A pre-deletion review surface. The cut and kept tallies in the stat strip are now clickable — each opens a filtered grid of everything currently pending-cut or pending-keep. That turns a passive counter into the place you eyeball the whole set before anything becomes irreversible, which is the whole ethos of this project. The counts read from the same state mirror the stats line uses, so the grid can never silently disagree with the number above it.
loupeculling.com. Every loupe.* domain was taken, so I ran a real availability sweep over a curated candidate list — I had to hit each registry's own lookup endpoint directly because the public aggregator rate-limited me into the ground. The "Loupe Culling" family was wide open. The marketing site is a separate static site, fully decoupled from the app, with faithful app mockups rebuilt in HTML from royalty-free stock photos only — never a real photo from anyone's library.
Problems & fixes
- The photobook kept showing near-identical frames and the same selection every load. Root cause wasn't randomness — it was the opposite. The old code returned the score-ranked top-8 per month, which is both stable (same frames every time) and clustered (a burst's frames all score alike, so they sit adjacent). The fix needs both a fresh per-load shuffle and a diversity guard: accept a frame only if it clears every already-picked one on perceptual-hash distance and a timestamp gap. In practice the randomization does most of the spreading and the guard is a safety net for genuine bursts.
- A garbled tagline on the marketing site's mobile hero. An inline SVG with no width fell back to a 300px default box, which centered the wordmark and shoved the tagline off the edge. Mobile got its own headline-first layout rather than a shrunk desktop.
- A bumped logo grew the whole header. I asked for a bigger logo expecting a few pixels of row growth; it grew the full delta because the logo is the tallest element in the row, so its height change is a row-height change, not a cosmetic one. I'd also misremembered the current size — verifying against the live file beat trusting my memory.
- The elaborate logo turned to mud when shrunk for the header. So the brand is now two tiers: the clean wordmark in the working header, the detailed mark reserved for hero and report headers that have room.
Publish-safe, the careful part
Making the repos public meant scrubbing them — and that's irreversible, so every step got a gate. I found secrets that had been committed in history, untracked them, and rewrote both repos' histories to purge those along with every runtime database, personal config, model weights, and cached photo previews. The first scrub pass missed the biggest blobs (the model weights and the preview cache), so the repo barely shrank until a second pass — always re-scan the largest objects after a history rewrite.
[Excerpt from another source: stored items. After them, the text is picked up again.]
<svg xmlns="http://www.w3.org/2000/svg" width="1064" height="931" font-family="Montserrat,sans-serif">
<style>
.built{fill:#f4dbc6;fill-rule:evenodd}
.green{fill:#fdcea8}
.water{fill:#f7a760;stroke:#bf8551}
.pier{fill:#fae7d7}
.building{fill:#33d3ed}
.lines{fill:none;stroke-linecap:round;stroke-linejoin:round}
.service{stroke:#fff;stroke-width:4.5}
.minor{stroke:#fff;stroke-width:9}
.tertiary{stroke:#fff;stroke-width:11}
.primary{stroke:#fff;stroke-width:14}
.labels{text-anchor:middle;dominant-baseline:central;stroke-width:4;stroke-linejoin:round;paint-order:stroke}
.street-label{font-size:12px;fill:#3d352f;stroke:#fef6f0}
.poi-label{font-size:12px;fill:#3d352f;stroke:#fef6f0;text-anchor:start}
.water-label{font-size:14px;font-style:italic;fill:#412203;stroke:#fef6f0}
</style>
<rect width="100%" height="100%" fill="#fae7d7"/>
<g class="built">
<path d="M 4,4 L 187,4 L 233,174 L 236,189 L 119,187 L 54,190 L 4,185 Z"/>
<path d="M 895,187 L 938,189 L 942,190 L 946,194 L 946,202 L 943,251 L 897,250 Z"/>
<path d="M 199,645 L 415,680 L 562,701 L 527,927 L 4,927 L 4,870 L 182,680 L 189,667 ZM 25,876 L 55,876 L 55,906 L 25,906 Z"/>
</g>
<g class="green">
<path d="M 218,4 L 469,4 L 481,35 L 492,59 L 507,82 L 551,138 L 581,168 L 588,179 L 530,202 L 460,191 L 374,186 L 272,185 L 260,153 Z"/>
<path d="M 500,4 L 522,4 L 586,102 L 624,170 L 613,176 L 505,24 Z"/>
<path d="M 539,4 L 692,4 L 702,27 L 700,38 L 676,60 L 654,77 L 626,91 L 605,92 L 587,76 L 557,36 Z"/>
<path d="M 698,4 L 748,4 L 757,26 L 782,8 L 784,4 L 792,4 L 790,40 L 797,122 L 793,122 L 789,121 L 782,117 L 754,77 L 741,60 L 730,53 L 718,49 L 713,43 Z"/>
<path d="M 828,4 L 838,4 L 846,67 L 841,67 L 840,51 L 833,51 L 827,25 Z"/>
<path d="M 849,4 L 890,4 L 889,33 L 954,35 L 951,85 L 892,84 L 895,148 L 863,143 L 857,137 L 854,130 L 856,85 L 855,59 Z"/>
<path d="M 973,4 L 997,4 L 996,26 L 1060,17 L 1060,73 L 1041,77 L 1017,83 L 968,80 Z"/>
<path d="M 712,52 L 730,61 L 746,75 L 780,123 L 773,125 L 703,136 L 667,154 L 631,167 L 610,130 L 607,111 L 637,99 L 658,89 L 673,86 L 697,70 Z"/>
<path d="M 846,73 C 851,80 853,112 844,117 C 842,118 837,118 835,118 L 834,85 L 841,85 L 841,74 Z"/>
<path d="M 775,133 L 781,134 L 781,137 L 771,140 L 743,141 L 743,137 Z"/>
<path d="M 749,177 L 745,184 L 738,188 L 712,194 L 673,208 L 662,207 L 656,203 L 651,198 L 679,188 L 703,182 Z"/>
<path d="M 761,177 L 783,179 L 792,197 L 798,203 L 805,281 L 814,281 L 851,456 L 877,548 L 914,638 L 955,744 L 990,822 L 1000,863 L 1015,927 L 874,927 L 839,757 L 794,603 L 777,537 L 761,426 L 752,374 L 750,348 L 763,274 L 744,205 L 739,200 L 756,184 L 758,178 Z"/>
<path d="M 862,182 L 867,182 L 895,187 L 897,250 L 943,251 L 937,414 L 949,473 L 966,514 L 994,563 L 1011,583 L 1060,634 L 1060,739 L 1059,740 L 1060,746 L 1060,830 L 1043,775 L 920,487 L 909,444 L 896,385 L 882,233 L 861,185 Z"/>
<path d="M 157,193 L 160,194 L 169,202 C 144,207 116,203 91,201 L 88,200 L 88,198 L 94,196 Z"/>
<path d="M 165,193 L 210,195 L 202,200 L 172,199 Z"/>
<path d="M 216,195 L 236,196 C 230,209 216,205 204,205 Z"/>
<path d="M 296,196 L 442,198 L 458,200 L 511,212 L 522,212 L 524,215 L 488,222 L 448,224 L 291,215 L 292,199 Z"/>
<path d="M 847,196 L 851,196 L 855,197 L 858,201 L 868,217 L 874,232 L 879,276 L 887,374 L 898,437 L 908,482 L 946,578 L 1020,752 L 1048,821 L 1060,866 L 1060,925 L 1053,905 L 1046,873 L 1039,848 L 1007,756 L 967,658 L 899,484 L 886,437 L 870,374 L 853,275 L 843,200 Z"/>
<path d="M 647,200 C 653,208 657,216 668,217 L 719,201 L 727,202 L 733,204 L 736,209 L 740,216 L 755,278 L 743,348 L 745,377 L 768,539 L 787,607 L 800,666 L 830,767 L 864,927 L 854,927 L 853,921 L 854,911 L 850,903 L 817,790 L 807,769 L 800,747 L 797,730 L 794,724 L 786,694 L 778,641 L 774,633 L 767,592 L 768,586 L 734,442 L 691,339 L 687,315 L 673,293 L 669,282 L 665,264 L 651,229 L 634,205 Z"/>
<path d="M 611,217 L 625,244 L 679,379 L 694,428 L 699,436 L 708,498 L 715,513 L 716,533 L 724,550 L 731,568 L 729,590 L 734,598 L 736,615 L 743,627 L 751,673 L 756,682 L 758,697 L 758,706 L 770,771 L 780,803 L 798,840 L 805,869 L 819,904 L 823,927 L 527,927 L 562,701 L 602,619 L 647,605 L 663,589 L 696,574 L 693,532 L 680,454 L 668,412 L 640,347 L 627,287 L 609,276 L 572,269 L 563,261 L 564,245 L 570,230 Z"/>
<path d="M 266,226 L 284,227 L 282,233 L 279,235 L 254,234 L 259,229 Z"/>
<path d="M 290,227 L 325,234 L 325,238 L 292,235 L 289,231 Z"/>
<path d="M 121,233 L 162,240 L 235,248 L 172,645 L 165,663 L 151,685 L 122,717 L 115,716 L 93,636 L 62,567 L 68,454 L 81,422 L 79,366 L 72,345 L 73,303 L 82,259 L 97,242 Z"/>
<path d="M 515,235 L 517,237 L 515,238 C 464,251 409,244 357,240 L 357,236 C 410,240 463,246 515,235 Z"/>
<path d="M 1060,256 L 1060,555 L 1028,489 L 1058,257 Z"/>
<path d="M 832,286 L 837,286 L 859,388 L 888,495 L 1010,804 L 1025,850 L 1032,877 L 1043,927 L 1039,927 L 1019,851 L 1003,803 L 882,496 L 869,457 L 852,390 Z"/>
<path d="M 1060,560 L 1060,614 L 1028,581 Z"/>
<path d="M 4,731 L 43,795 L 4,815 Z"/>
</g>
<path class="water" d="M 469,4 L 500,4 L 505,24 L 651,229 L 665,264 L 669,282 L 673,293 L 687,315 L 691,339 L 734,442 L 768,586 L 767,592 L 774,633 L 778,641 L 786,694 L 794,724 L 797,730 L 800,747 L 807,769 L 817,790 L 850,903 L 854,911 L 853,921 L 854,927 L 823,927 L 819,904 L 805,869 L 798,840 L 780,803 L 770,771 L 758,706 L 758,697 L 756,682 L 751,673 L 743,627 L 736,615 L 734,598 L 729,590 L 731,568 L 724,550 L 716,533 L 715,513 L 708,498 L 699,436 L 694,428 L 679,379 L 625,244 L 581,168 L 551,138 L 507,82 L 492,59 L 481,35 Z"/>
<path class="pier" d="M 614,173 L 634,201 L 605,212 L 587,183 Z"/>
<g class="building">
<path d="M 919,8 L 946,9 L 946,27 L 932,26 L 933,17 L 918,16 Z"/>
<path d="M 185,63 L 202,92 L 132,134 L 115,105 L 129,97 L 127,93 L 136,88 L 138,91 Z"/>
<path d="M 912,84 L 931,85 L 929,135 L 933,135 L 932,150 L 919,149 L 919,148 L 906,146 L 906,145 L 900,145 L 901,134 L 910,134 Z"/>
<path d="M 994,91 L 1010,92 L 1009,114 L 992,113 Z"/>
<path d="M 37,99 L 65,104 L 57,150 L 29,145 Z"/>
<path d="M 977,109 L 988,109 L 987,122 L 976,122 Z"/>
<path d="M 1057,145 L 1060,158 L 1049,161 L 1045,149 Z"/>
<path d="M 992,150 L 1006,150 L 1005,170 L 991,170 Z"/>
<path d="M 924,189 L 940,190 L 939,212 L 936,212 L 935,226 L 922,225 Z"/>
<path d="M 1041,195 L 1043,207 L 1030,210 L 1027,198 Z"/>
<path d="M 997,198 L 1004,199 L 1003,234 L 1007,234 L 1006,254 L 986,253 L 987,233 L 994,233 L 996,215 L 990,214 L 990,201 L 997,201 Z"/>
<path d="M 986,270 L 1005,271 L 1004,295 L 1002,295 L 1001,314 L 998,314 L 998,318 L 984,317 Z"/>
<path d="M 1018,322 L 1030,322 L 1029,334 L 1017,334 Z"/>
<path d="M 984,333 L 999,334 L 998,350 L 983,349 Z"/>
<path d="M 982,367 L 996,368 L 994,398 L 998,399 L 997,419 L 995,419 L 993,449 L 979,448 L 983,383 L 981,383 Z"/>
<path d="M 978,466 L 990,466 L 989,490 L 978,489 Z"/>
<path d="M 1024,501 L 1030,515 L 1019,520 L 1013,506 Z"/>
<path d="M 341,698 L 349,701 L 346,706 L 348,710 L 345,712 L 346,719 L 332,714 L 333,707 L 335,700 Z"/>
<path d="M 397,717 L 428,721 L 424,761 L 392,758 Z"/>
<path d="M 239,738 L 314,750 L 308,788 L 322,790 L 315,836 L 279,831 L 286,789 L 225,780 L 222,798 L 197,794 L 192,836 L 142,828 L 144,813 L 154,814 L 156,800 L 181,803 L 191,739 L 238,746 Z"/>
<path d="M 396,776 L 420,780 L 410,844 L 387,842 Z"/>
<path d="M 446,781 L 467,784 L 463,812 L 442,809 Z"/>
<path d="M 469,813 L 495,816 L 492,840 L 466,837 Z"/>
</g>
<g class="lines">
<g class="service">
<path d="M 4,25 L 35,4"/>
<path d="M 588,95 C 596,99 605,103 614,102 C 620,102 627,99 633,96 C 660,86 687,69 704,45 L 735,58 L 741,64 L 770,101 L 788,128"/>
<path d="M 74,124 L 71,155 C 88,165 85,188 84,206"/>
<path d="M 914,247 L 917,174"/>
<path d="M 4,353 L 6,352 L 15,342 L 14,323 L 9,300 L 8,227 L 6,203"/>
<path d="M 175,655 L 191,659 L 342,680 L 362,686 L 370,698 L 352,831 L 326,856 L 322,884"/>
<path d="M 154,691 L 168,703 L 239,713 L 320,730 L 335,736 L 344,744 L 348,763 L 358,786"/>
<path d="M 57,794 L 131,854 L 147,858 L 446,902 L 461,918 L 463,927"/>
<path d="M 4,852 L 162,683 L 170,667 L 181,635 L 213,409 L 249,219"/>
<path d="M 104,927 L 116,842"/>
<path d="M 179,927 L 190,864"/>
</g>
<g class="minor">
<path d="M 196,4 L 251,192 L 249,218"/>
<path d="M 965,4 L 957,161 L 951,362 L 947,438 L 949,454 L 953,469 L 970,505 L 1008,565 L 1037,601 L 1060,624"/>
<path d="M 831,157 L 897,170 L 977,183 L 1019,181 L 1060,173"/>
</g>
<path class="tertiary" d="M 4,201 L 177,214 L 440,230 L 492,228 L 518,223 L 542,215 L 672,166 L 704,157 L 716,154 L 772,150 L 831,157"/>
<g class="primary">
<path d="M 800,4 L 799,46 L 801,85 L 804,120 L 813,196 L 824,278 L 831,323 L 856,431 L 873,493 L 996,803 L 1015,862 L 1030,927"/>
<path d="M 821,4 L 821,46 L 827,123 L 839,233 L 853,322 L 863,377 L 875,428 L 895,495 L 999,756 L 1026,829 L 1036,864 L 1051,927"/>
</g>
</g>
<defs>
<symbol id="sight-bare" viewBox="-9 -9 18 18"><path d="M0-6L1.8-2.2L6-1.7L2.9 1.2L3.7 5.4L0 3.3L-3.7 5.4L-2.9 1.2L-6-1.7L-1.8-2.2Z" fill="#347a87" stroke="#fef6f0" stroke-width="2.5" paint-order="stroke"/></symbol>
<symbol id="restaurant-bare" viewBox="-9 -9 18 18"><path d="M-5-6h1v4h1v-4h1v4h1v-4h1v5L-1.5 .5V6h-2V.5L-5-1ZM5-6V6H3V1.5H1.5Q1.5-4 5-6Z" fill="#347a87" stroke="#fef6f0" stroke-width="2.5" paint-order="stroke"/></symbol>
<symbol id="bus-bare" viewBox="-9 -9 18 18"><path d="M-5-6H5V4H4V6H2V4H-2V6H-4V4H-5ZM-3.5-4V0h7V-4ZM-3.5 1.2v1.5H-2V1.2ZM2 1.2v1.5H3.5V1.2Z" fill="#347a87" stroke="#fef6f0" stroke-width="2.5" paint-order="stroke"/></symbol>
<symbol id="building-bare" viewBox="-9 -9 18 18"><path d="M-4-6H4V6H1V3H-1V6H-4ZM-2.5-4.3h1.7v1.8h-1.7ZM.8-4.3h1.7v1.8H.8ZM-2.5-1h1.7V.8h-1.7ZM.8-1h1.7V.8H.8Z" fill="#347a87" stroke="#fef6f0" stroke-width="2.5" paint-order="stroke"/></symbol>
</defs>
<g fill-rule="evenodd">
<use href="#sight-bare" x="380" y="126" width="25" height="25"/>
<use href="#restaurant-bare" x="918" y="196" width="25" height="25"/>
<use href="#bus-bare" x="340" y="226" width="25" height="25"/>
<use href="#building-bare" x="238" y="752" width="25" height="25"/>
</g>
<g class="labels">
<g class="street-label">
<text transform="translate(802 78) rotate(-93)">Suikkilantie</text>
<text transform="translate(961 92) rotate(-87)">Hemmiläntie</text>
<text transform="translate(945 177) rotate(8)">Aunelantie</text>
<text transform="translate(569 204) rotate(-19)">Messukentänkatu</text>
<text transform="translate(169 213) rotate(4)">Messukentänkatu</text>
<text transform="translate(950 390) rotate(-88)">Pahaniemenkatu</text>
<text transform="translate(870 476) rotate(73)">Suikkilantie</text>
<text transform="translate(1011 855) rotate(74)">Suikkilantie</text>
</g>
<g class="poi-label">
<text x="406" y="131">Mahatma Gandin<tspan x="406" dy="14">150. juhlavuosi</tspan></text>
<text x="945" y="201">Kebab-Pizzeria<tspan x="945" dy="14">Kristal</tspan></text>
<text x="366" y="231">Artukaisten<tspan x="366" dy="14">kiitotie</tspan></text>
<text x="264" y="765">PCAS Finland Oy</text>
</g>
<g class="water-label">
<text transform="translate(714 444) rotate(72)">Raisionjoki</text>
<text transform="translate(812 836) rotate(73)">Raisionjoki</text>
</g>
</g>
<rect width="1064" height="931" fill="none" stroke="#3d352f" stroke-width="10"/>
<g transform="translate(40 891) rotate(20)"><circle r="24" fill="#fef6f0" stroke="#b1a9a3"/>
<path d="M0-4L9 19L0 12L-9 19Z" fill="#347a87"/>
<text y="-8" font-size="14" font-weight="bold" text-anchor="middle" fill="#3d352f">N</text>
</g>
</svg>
The whole thing was gated on a full backup, a bundle, and a byte-identical restore of the live data with a row-count match. All passed. I also de-personalized the source — real names, home locations, owner identity all moved into gitignored config, with neutral placeholders shipping in the source.
Learned
- A move within one volume aside — the deeper lesson today: a fast-forward merge will delete an untracked file from your working tree if a tracked deletion is recorded for that path. I nearly lost a secrets file that way; restore from the stash before restarting anything.
- After a history scrub, re-scan the largest blobs. Don't trust the first pass.
- Derived caches (a rebuilt-at-startup database) legitimately differ after a restart — prove data integrity by row-count against a pre-op inventory, not by a remembered total that drifts as you cull live.
Still open / next
- Fully scrubbing old commit history — not just the current working tree — is the last step left before the repos are publish-safe.
- Credential rotation is on the pre-publish checklist; going public makes it the right call regardless.
- Onboarding the test user on his own Mac and storage, which I can't reach from here.